With respect to the third element, Pugach cannot show a lack of probable cause. The finding of guilt on the harassment charge, in and of itself, affirmatively establishes that there was probable cause to prosecute the criminal case. (See, Heaney v Purdy, 29 NY2d 157, 160, supra.) Moreover, the finding and holding by the Criminal Court, following the pretrial suppression hearing, that there was probable cause to arrest on the criminal contempt charge, mandates dismissal of the malicious prosecution cause of action.
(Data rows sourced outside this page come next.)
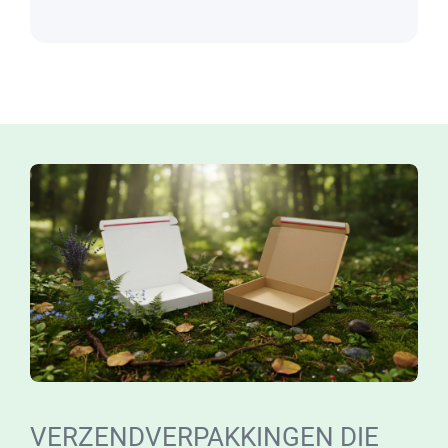
VERZENDVERPAKKINGEN DIE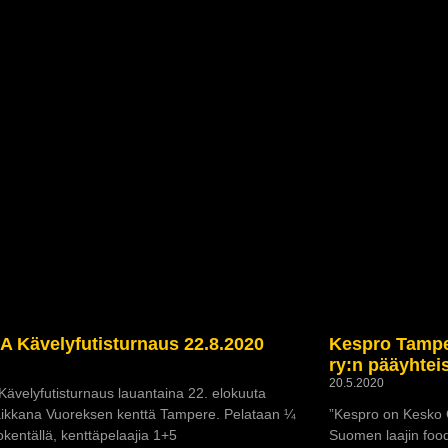
A Kävelyfutisturnaus 22.8.2020
Kespro Tamper
0
ry:n pääyhte
20.5.2020
ävelyfutisturnaus lauantaina 22. elokuuta
aikkana Vuoreksen kenttä Tampere. Pelataan ¼
”Kespro on Kesko O
lokentällä, kenttäpelaajia 1+5
Suomen laajin food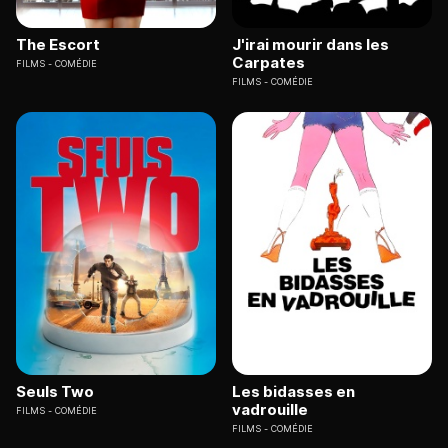
The Escort
J'irai mourir dans les
Carpates
FILMS
COMÉDIE
FILMS
COMÉDIE
Seuls Two
Les bidasses en
vadrouille
FILMS
COMÉDIE
FILMS
COMÉDIE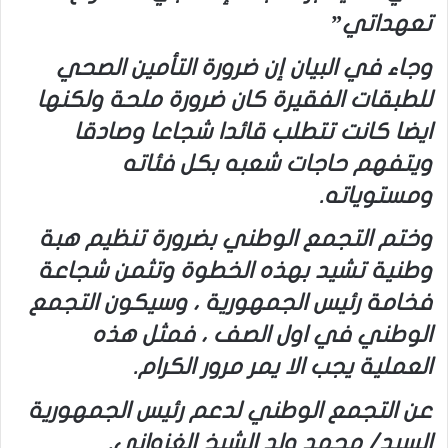
تعهداتي”
وجاء في البيان إن ضرورة التأمين الصحي
للطبقات الفقيرة كان ضرورة ملحة ولكنها
ايضا كانت تتطلب قائدا شجاعا وصادقا
ويتفهم حاجات شعبه بكل فئاته
ومستوياته.
وختم التجمع الوطني بضرورة تنظيم هبة
وطنية تشيد بهذه الخطوة وتثمن شجاعة
فخامة رئيس الجمهورية ، وسيكون التجمع
الوطني في اول الصف ، فمثل هذه
العملية يجب الا يمر مرور الكرام.
عن التجمع الوطني لدعم رئيس الجمهورية
السيد/ محمد ولد الشيخ الغزواني.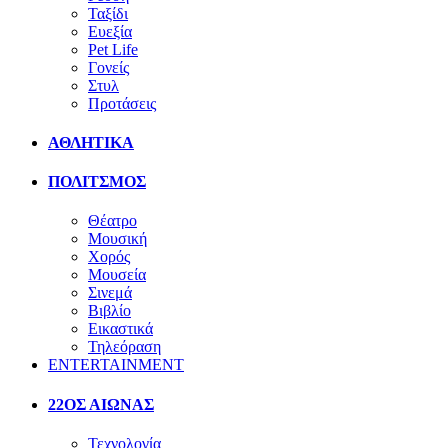
Ταξίδι
Ευεξία
Pet Life
Γονείς
Στυλ
Προτάσεις
ΑΘΛΗΤΙΚΑ
ΠΟΛΙΤΣΜΟΣ
Θέατρο
Μουσική
Χορός
Μουσεία
Σινεμά
Βιβλίο
Εικαστικά
Τηλεόραση
ENTERTAINMENT
22ΟΣ ΑΙΩΝΑΣ
Τεχνολογία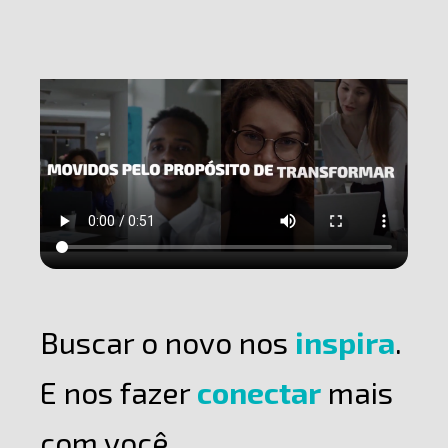
Buscar o novo nos
inspira
.
E nos fazer
conectar
mais
com você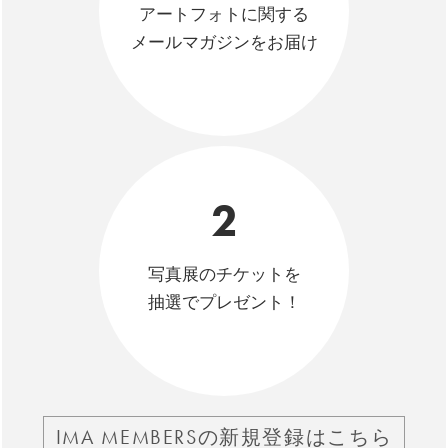
アートフォトに関する
メールマガジンをお届け
2
写真展のチケットを
抽選でプレゼント！
IMA MEMBERSの新規登録はこちら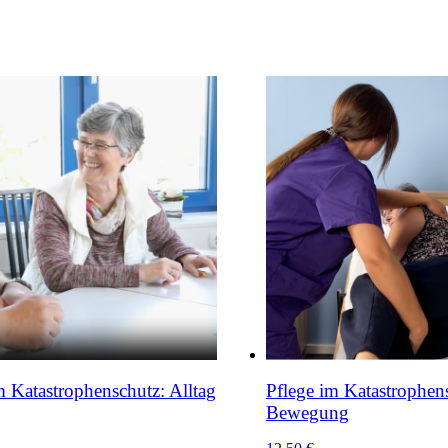
m Katastrophenschutz: Alltag
Pflege im Katastrophen
Bewegung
A pretrial determination that the police had probable cause to arrest creates a presumption of probable cause to prosecute the criminal case. (See, Colon v City of New York, supra; see also, Jean-Mary v City of New York, 234 AD2d 515, lv denied 90 NY2d 809; Carthens v City of New York, 168 AD2d 408, 409; Lancaster v Kindor, supra.) Such presumption must be overcome by evidence establishing fraud, perjury or the withholding of evidence or other bad-faith acts. (See, Colon v City of New York, supra, at 83, citing Lee v City of Mount Vernon, 49 NY2d 1041; Brown v Roland, 215 AD2d 1000, lv dismissed 87 NY2d 861; Gisondi v Town of Harrison, 120 AD2d 48, 53.) Insofar as applicable here, Pugach’s allegations of perjury on the part of both Borja and Bancy are merely conclusory and are without requisite substantiation, sufficient to overcome the presumption of probable cause. (See, *691Kliebert v McKoan, 228 AD2d 232, lv denied 89 NY2d 802; see also, Jean-Mary v City of New York, supra; Menio v Akzo Salt, 217 AD2d 334; Brown v Roland, supra.)
Upon the foregoing, Pugach’s second cause of action for malicious prosecution must be dismissed and, since he has failed to establish the requisite elements of a viable claim for relief, the remaining portion of the derivative fifth cause of action by Linda for loss of consortium as against Borja and Bancy must fail, and is similarly dismissed. (See, Holmes v City of New Rochelle, 190 AD2d 713, supra.)
Under the circumstances, the motions by Borja (No. 40) and Bancy (No. 45) to dismiss the second and fifth causes of action as against them are granted in all respects.